La première « vraie » pièce de Tchekhov[i], créée à Moscou en 1887, Ivanov n’est pas la plus célèbre et l’on comprend pourquoi depuis qu’elle est montrée à l’Odéon. Contrairement aux pièces les plus connues de Tchekhov, où la déréliction se trouve agréablement compensée par la poésie et l’humour, Ivanov est littéralement plombée par le personnage éponyme, le type même du looser, désespéré de surcroît, incapable du moindre sursaut, tout au plus capable de se juger avec une lucidité telle qu’elle ne peut que renforcer sa désespérance. Sa première épouse est atteinte de la tuberculose (comme Tchekhov lui-même) et meurt pendant l’entre-acte, ce qui ne contribue pas à nous ragaillardir. Quant à la deuxième épouse (le mariage occupe la deuxième partie de la pièce), elle essaye bien de ranimer un peu le malheureux Ivanov mais sans succès. L’amour éperdu de ces deux femmes pour un individu réduit à l’état de loque humaine n’aide d’ailleurs pas à la vraisemblance de la pièce. Les comparses sont censés apporter un élément comique ; hélas, ils ne parviennent pas à dérider la salle, sinon sporadiquement.
Reste un spectacle. Le décor de Richard Pedruzzi (qui fut le partenaire privilégié de Patrice Chéreau), qui fait se succéder au départ trois façades de maison emboitées est astucieux. La mise en scène de Luc Bondy est inventive, tout en restant dans un registre très classique. Un degré de fantaisie parmi d’autres : alors que les costumes évoquent le plus souvent le XIXe siècle, certaines comédiennes sont plutôt court vêtues, à l’instar de Sacha, la deuxième épouse. La distribution compte quatorze personnages, deux musiciens (accordéon et violon) plus quelques figurants et tout cela est mis en musique – si l’on peut dire – sans fausse note. On n’a pas moins l’impression que Luc Bondy s’est essentiellement intéressé à Ivanov et à Sacha. De fait, les deux grandes scènes entre eux deux sont particulièrement réussies. Mais il y a d’autres belles choses, en particulier le cortège de la noce qui arrive en vacillant derrière une cloison transparente avant de s’effondrer.

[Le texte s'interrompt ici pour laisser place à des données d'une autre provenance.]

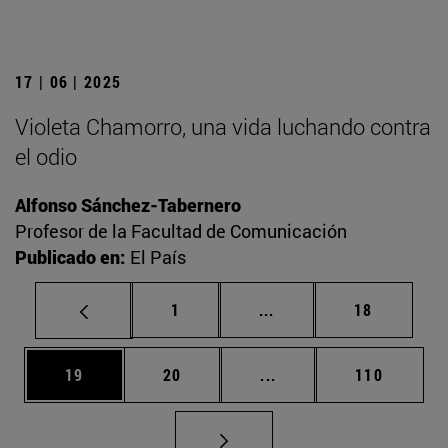
17 | 06 | 2025
Violeta Chamorro, una vida luchando contra
el odio
Alfonso Sánchez-Tabernero
Profesor de la Facultad de Comunicación
Publicado en:
El País
Página
Páginas intermedias Us
Página
1
...
18
Página
Página
Páginas intermedias U
Página
19
20
...
110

Ivanov est interprété par Micha Lescot. Déjà requis à plusieurs reprises pour des spectacles de Luc Bondy, grand et dégingandé, presque constamment vouté, il campe un personnage déliquescent à souhait et sa prestation lui vaut d’être nommé pour le prochain Molière du meilleur acteur (résultat le 27 avril 2015). Ses deux épouses successives, Marina Hands et Victoire Du Bois, touchent chacune dans le registre particulier qui lui est assigné. Les comparses tirent parti comme ils peuvent de leurs personnages trop caricaturaux pour intéresser vraiment et pas assez drôles pour nous amuser.
Nous avons interrogé ailleurs la tendance des metteurs en scène en vogue à vouloir monter des œuvres mineures des grands auteurs du répertoire[ii]. C’est d’autant plus le cas ici que Luc Bondy a préféré la première version d’Ivanov (1887), qui rencontra l’incompréhension générale, à la seconde (1789) qui obtint un triomphe, s’il faut en croire Wikipedia.
À l’Odéon – Théâtre de l’Europe du 7 avril au 3 mai 2015.
[i] Platonov n’ayant jamais été jouée du vivant de Tchekhov.